Sounds exactly like what I went through, have your wife push the pedal to the floor and hold it. Then loosen up the bleeder and push the piston all the way too the back. Then re-tighten up the bleeder, and bleed as your normally would. It sounds like you have an air pocket stuck in your slave cylinder and you are just bleeding past it. What he is describing here is exactly the same problem just with the MC instead of the slave.
yep this is what i was going to recommend. you have to look at the whole hydraulic system for high points that will allow an air bubble to be trapped. on the cnc master cylinder that i used and others have used, the outlet is in the center of the bore. if the m/c is pointed with the out let in the up position it traps a bubble in it. i had to have my m/c pointed straight up to get all the air out of it. so look at the angles of the master cylinder and slave cylinder and make sure they are angled so no bubbles will get trapped.
This is what I had to do on my Ranger. I used a small shampoo bottle with a tapered tip and a short piece of vacuum line. Take the clip off of the master cylinder top, but leave it just sitting on the cylinder. Have it about half full. Open the bleeder on the slave cylinder and using the bottle ( full of brake fluid ) slowly squeeze the fluid into the bleeder. This worked great for me with 1 try! I should have mentioned, you don't need much fluid and leave whatever kind of top you have on the master cylinder loose ( but still in place ) so fluid doesn't splatter onto your paint!
I'm lost I bleed many times and pumped fluid in from the bottom. I have adjusted it where it has a crap load of pressure on the fingers and it still won't go in reverse. I can turn off the motor and put it in reverse and it goes and I can move the car. The pedal is close to being all the way before the car moves.
what master cylinder did you use and where is it hooked up to the clutch pedal at? one member here on the board who used a stock pedal ended up puting a hole a little further down the pedal to get more travel. it does sound like you need more travel. you have 4 options to achieve this use a smaller bore slave cylinder use a bigger bore master cylinder move the slave cylinders push rod to the inner hole on the clutch fork move the master cylinders push rod further down on the clutch pedal.

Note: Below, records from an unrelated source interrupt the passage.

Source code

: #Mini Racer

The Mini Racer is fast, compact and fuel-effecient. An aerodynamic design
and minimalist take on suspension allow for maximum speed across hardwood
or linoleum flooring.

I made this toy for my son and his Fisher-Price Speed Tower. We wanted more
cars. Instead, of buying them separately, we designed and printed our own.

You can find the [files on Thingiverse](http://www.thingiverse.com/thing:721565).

Well its always something........Buddy of mine who works on cars came over to look at my shifting issue. He said the clutch was ingaging fine he thinks its either my 5.0 short throw shifters not adjusedt right or the syncos are bad in the tranny. It doesn't shift easy into the gears when the motor is off and he said it should. We are gonna try a stock shifter sunday and see what happens. I really hope thats it because i don't wanna take it back out. So close to driving after 3 years but yet so far away.